*EXERCISE BRIEF:* The required output is the lines below from the line containing "ежі України лише" to the line containing "часового проміжку перебування", inclusive, retyped exactly. No other lines belong in it.

*RECORDS PROVIDED:*
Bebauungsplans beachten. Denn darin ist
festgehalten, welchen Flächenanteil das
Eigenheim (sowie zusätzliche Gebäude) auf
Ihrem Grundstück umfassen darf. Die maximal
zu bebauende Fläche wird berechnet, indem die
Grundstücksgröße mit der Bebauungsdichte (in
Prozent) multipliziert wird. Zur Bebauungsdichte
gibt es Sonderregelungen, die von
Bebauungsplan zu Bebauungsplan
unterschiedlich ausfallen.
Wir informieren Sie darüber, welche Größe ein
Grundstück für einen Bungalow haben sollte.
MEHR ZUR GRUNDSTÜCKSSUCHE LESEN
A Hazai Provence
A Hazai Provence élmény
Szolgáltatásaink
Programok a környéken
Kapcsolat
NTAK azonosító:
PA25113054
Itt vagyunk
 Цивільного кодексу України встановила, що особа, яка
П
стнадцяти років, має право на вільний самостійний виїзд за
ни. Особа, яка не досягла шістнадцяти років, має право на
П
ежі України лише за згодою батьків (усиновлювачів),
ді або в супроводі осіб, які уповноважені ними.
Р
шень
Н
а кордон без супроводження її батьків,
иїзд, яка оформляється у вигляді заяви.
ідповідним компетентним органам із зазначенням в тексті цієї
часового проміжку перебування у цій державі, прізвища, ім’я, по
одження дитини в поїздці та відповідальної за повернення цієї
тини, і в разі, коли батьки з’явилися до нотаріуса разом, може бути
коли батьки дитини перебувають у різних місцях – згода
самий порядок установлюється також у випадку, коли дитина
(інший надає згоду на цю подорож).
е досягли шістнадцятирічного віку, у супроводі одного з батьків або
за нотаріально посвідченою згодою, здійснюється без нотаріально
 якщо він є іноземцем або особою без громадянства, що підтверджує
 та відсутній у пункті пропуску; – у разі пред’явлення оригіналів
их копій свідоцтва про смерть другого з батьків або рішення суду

*TASK RESPONSE:*
ежі України лише за згодою батьків (усиновлювачів),
ді або в супроводі осіб, які уповноважені ними.
Р
шень
Н
а кордон без супроводження її батьків,
иїзд, яка оформляється у вигляді заяви.
ідповідним компетентним органам із зазначенням в тексті цієї
часового проміжку перебування у цій державі, прізвища, ім’я, по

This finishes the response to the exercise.